◆ Supplied records:
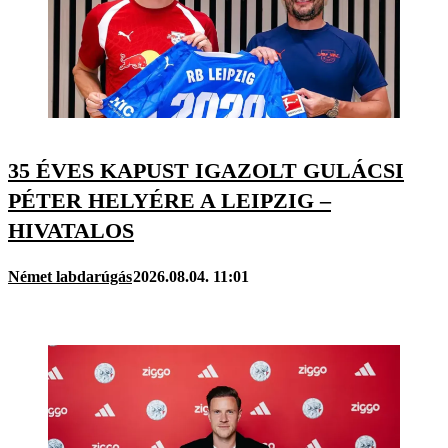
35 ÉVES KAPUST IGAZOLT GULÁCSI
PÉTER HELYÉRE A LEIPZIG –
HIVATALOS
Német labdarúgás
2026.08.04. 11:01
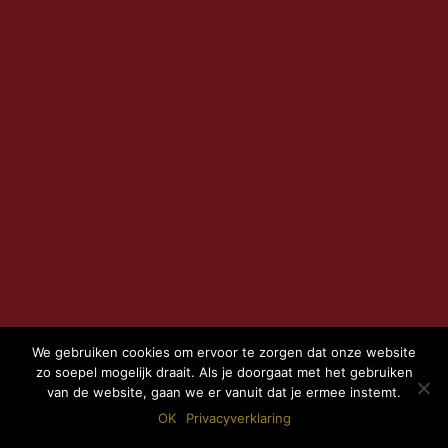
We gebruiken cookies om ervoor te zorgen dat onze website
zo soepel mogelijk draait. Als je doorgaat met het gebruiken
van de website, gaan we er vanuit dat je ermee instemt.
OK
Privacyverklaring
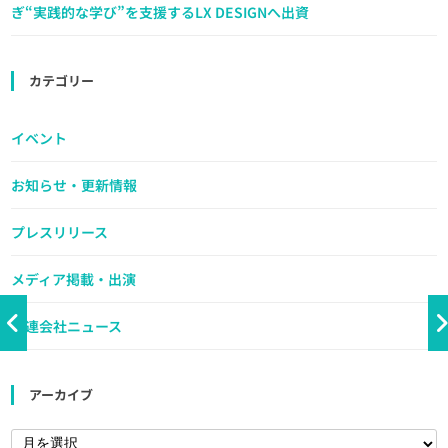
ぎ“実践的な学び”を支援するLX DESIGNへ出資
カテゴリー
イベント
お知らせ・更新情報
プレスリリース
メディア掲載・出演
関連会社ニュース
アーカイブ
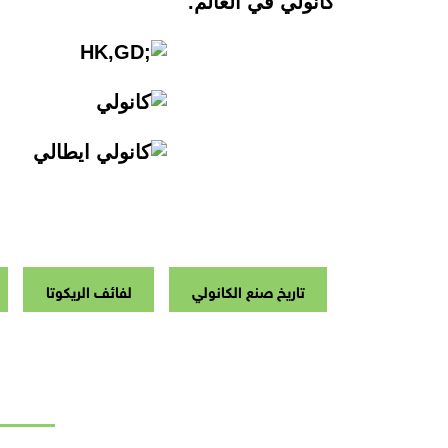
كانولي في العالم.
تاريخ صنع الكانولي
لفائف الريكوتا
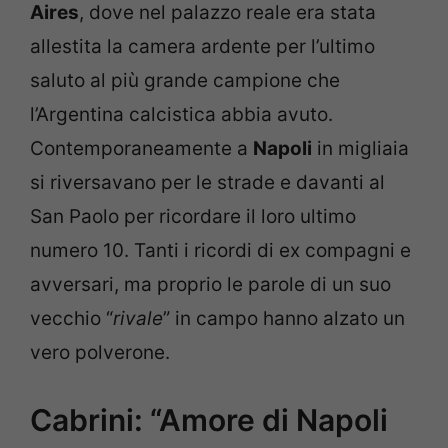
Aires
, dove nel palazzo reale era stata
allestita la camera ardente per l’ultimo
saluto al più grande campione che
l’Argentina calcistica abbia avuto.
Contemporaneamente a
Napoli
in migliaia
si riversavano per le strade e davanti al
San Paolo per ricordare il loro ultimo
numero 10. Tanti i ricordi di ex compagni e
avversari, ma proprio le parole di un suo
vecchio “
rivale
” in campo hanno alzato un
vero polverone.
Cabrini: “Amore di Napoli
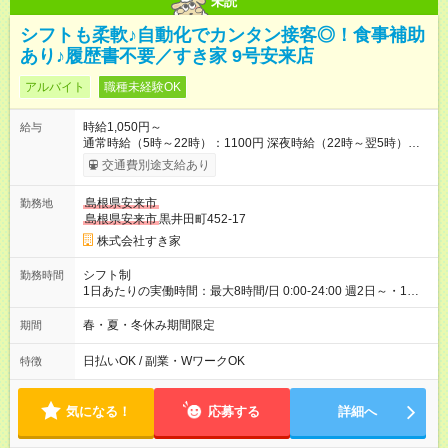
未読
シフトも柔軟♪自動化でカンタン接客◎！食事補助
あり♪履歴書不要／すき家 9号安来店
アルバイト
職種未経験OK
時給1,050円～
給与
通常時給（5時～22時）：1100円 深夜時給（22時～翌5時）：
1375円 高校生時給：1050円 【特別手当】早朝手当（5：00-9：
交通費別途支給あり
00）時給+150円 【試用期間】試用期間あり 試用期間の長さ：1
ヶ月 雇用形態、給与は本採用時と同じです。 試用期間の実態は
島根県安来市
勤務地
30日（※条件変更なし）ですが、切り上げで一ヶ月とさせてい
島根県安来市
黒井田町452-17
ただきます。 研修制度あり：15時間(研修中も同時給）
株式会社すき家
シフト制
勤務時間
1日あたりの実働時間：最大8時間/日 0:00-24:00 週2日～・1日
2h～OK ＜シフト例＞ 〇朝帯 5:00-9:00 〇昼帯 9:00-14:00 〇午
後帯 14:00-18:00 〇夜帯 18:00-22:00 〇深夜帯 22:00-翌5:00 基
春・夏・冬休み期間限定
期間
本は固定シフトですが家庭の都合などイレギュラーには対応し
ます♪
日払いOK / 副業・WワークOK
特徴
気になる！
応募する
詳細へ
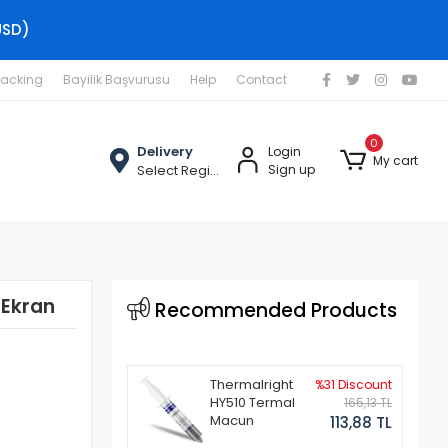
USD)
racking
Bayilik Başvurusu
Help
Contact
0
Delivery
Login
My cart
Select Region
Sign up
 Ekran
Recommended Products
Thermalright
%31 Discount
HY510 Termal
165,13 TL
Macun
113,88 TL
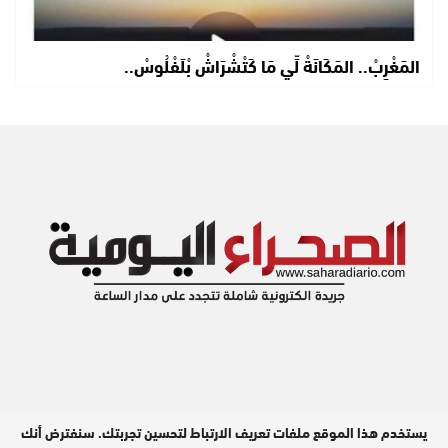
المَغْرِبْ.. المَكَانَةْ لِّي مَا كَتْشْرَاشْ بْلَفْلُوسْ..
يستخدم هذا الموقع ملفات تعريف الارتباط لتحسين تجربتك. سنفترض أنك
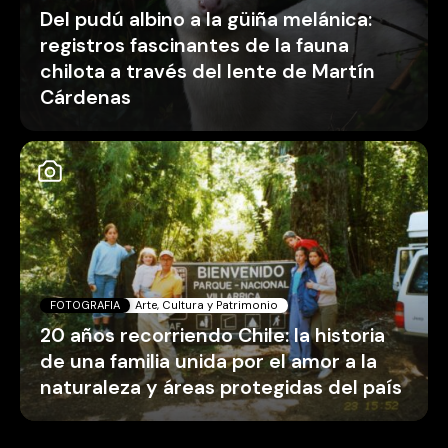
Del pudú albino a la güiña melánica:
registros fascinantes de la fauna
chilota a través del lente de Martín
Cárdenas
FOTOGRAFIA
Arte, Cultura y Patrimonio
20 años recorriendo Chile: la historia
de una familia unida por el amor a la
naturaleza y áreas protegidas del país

==

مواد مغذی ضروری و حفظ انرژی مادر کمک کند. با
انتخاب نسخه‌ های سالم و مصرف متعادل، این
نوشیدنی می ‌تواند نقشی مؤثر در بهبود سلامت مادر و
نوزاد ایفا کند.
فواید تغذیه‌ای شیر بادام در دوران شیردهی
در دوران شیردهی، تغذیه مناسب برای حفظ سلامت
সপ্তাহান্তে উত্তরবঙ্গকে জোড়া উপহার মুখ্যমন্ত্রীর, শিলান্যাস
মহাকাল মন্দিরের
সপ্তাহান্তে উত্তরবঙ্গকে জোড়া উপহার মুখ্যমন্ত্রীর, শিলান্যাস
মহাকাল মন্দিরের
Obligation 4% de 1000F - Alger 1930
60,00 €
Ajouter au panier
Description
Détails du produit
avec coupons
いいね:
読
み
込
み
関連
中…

◆ Work instructions:
Copy out the lines of the material above verbatim, from the line with "35 ÉVES KAPUST IGAZOLT GULÁCSI" up to and including the line with "يستخدم هذا الموقع". Leave the pictures out of your answer.

◆ Task answer:
35 ÉVES KAPUST IGAZOLT GULÁCSI
PÉTER HELYÉRE A LEIPZIG –
HIVATALOS
Német labdarúgás
2026.08.04. 11:01
We gebruiken cookies om ervoor te zorgen dat onze website
zo soepel mogelijk draait. Als je doorgaat met het gebruiken
van de website, gaan we er vanuit dat je ermee instemt.
OK
Privacyverklaring
ぎ“実践的な学び”を支援するLX DESIGNへ出資
カテゴリー
イベント
お知らせ・更新情報
プレスリリース
メディア掲載・出演
関連会社ニュース
アーカイブ
كانولي في العالم.
تاريخ صنع الكانولي
لفائف الريكوتا
Aires
, dove nel palazzo reale era stata
allestita la camera ardente per l’ultimo
saluto al più grande campione che
l’Argentina calcistica abbia avuto.
Contemporaneamente a
Napoli
in migliaia
si riversavano per le strade e davanti al
San Paolo per ricordare il loro ultimo
numero 10. Tanti i ricordi di ex compagni e
avversari, ma proprio le parole di un suo
vecchio “
rivale
” in campo hanno alzato un
vero polverone.
Cabrini: “Amore di Napoli
未読
シフトも柔軟♪自動化でカンタン接客◎！食事補助
あり♪履歴書不要／すき家 9号安来店
アルバイト
職種未経験OK
時給1,050円～
給与
通常時給（5時～22時）：1100円 深夜時給（22時～翌5時）：
1375円 高校生時給：1050円 【特別手当】早朝手当（5：00-9：
交通費別途支給あり
00）時給+150円 【試用期間】試用期間あり 試用期間の長さ：1
ヶ月 雇用形態、給与は本採用時と同じです。 試用期間の実態は
島根県安来市
勤務地
30日（※条件変更なし）ですが、切り上げで一ヶ月とさせてい
島根県安来市
黒井田町452-17
ただきます。 研修制度あり：15時間(研修中も同時給）
株式会社すき家
シフト制
勤務時間
1日あたりの実働時間：最大8時間/日 0:00-24:00 週2日～・1日
2h～OK ＜シフト例＞ 〇朝帯 5:00-9:00 〇昼帯 9:00-14:00 〇午
後帯 14:00-18:00 〇夜帯 18:00-22:00 〇深夜帯 22:00-翌5:00 基
春・夏・冬休み期間限定
期間
本は固定シフトですが家庭の都合などイレギュラーには対応し
ます♪
日払いOK / 副業・WワークOK
特徴
気になる！
応募する
詳細へ
USD)
racking
Bayilik Başvurusu
Help
Contact
0
Delivery
Login
My cart
Select Region
Sign up
 Ekran
Recommended Products
Thermalright
%31 Discount
HY510 Termal
165,13 TL
Macun
113,88 TL
المَغْرِبْ.. المَكَانَةْ لِّي مَا كَتْشْرَاشْ بْلَفْلُوسْ..
يستخدم هذا الموقع ملفات تعريف الارتباط لتحسين تجربتك. سنفترض أنك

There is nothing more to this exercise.